A review by ahoffner
Spiderlight by Adrian Tchaikovsky

3.0

If you're a massive D&D fan and looking for a quick, fun adventure - this is it.

Spiderlight not trying to be something exhaustively original and dense - its unabashed in its embrace of the stereotypical Light vs. Dark conflict, and its Classical Party Structure of Thief, Rogue, Warrior, Priestess, Wizard. But it's reliant on these familiar structures for a reason: it lets it be ruthlessly efficient in its storytelling, relishing not in the freshness of setting but the character's internal and external conflicts.

And honestly, the characters are richly designed and fascinating, particularly those surrounding the titular literal Spider Man, a central conceit simple enough on paper but novel in its execution. The author shows such considerable skill in these characters that it is hard to fault the book significantly.
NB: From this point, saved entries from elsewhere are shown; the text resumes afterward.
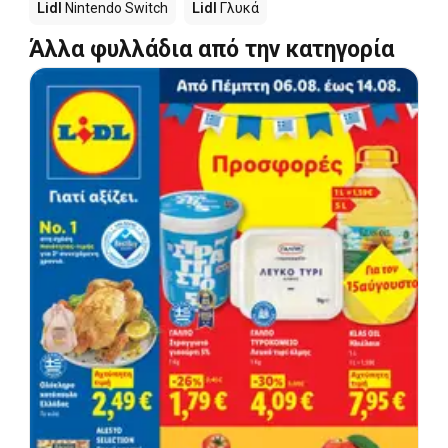
Lidl
Nintendo Switch
Lidl
Γλυκά
Άλλα φυλλάδια από την κατηγορία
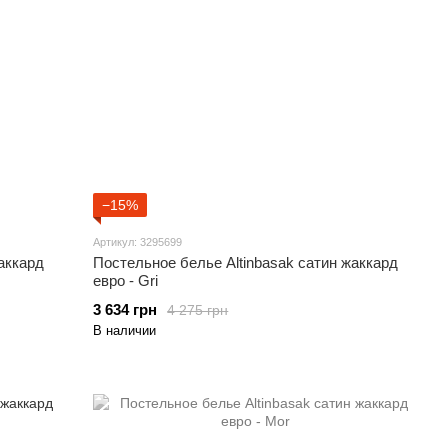
−15%
Артикул: 3295699
аккард
Постельное белье Altinbasak сатин жаккард
евро - Gri
3 634 грн
4 275 грн
В наличии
On the one hand, it's almost refreshing to be able to wrap up an entire fantasy adventure in a couple of long afternoons - the book is remarkably concise for a typical tale of this scope. But its brevity is occasionally jarring, too. The travelers sometimes teleport between paragraphs from one location to the next, consistently skipping describable transition. Perhaps some readers (who's time is presumably far more valuable than mine) would appreciate all the narrative chaff cut here.

The book seems to shove all the good dialog and character interactions, which would presumably fit nicely into some on-the-road traveling time, exclusively into taverns. Not twice but thrice the characters arrive at a location, abscond to The Tavern where they can do some dialog before (presumably) rolling for initiative.


Overall though - it was a good, clean, efficient, lighthearted adventure. That's more than enough sometimes.